◆ 研读文本 ◆
◇ ◇ ◇ ◇ ◇ ◇ ◇
Atcoder Regular Contest 084 Snuke Festival

题目链接http://arc084.contest.atcoder.jp/tasks/arc084_a

题意:给你三个数组,每个数组中各选一个数组成一个三元组,要求要递增,问这样的三元组有多少个。

思路:第一个和第三个数组离散化以后映射到一个权值数组上然后计算前缀和,表示到i位置为止前面有多少个数字,然后枚举b数组里的元素统计一下a数组中比当前元素小的和c数组中比当前元素大的个数之积就可以了。

#pragma comment(linker, "/STACK:102400000,102400000")
#include <map>
#include <set>
#include <stack>
#include <queue>
#include <cmath>
#include <string>
#include <vector>
#include <cstdio>
#include <cctype>
#include <cstring>
#include <sstream>
#include <cstdlib>
#include <iostream>
#include <algorithm>
#define lson root<<1,l,mid
#define rson root<<1|1,mid+1,r
#define Key_Value ch[ch[root][1]][0]
#define DBN1(a)           cerr<<#a<<"="<<(a)<<"\n"
#define DBN2(a,b)         cerr<<#a<<"="<<(a)<<", "<<#b<<"="<<(b)<<"\n"
◇ ◇ ◇ ◇ ◇ ◇ ◇
◆ 任务列表 ◆
a: 请替换以下内容：取关于 Snuke Festival 的题解中自含有"Atcoder Regular Contest"之处起、至"前元素大的个数之积就可以了。"止的一段，写出全文，并以"三元序列"代替其中的"三元组"。
b: 请照录记录中的以下各行：自记录开头的那一行起，至含有"### How to Implement"的那一行止，首尾两行均包括在内。图片无须写出。

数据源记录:
◇ ◇ ◇ ◇ ◇ ◇ ◇
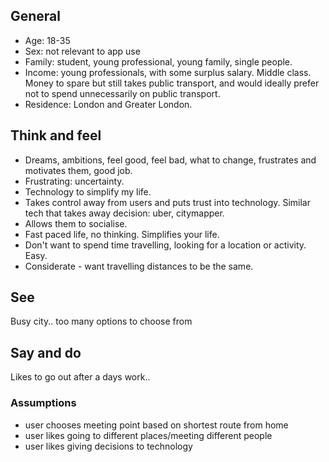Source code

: ## General
- Age: 18-35
- Sex: not relevant to app use
- Family: student, young professional, young family, single people. 
- Income: young professionals, with some surplus salary. Middle class. Money to spare but still takes public transport, and would ideally prefer not to spend unnecessarily on public transport. 
- Residence: London and Greater London. 

## Think and feel
- Dreams, ambitions, feel good, feel bad, what to change, frustrates and motivates them, good job. 
- Frustrating: uncertainty. 
- Technology to simplify my life. 
- Takes control away from users and puts trust into technology. Similar tech that takes away decision: uber, citymapper.
- Allows them to socialise. 
- Fast paced life, no thinking. Simplifies your life. 
- Don't want to spend time travelling, looking for a location or activity. Easy. 
- Considerate - want travelling distances to be the same. 

## See
Busy city.. too many options to choose from

## Say and do
Likes to go out after a days work..

### Assumptions
- user chooses meeting point based on shortest route from home
- user likes going to different places/meeting different people
- user likes giving decisions to technology 

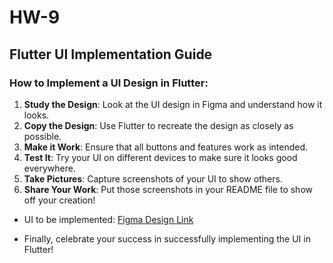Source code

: # HW-9

## Flutter UI Implementation Guide

### How to Implement a UI Design in Flutter:

1. **Study the Design**: Look at the UI design in Figma and understand how it looks.
2. **Copy the Design**: Use Flutter to recreate the design as closely as possible.
3. **Make it Work**: Ensure that all buttons and features work as intended.
4. **Test It**: Try your UI on different devices to make sure it looks good everywhere.
5. **Take Pictures**: Capture screenshots of your UI to show others.
6. **Share Your Work**: Put those screenshots in your README file to show off your creation!




- UI to be implemented: [Figma Design Link](https://www.figma.com/file/id7WFc1LQIbXacHEhLv7ab/Game-Store-App-(Community)?type=design&node-id=0%3A1&mode=design&t=jpE9RIGzDT9l5EkK-1)


- Finally, celebrate your success in successfully implementing the UI in Flutter!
◇ ◇ ◇ ◇ ◇ ◇ ◇
◆ 依次作答 ◆
a:
Atcoder Regular Contest 084 Snuke Festival

题目链接http://arc084.contest.atcoder.jp/tasks/arc084_a

题意:给你三个数组,每个数组中各选一个数组成一个三元序列,要求要递增,问这样的三元序列有多少个。

思路:第一个和第三个数组离散化以后映射到一个权值数组上然后计算前缀和,表示到i位置为止前面有多少个数字,然后枚举b数组里的元素统计一下a数组中比当前元素小的和c数组中比当前元素大的个数之积就可以了。

b:
Source code

: ## General
- Age: 18-35
- Sex: not relevant to app use
- Family: student, young professional, young family, single people. 
- Income: young professionals, with some surplus salary. Middle class. Money to spare but still takes public transport, and would ideally prefer not to spend unnecessarily on public transport. 
- Residence: London and Greater London. 

## Think and feel
- Dreams, ambitions, feel good, feel bad, what to change, frustrates and motivates them, good job. 
- Frustrating: uncertainty. 
- Technology to simplify my life. 
- Takes control away from users and puts trust into technology. Similar tech that takes away decision: uber, citymapper.
- Allows them to socialise. 
- Fast paced life, no thinking. Simplifies your life. 
- Don't want to spend time travelling, looking for a location or activity. Easy. 
- Considerate - want travelling distances to be the same. 

## See
Busy city.. too many options to choose from

## Say and do
Likes to go out after a days work..

### Assumptions
- user chooses meeting point based on shortest route from home
- user likes going to different places/meeting different people
- user likes giving decisions to technology 

Source code

: # HW-9

## Flutter UI Implementation Guide

### How to Implement a UI Design in Flutter:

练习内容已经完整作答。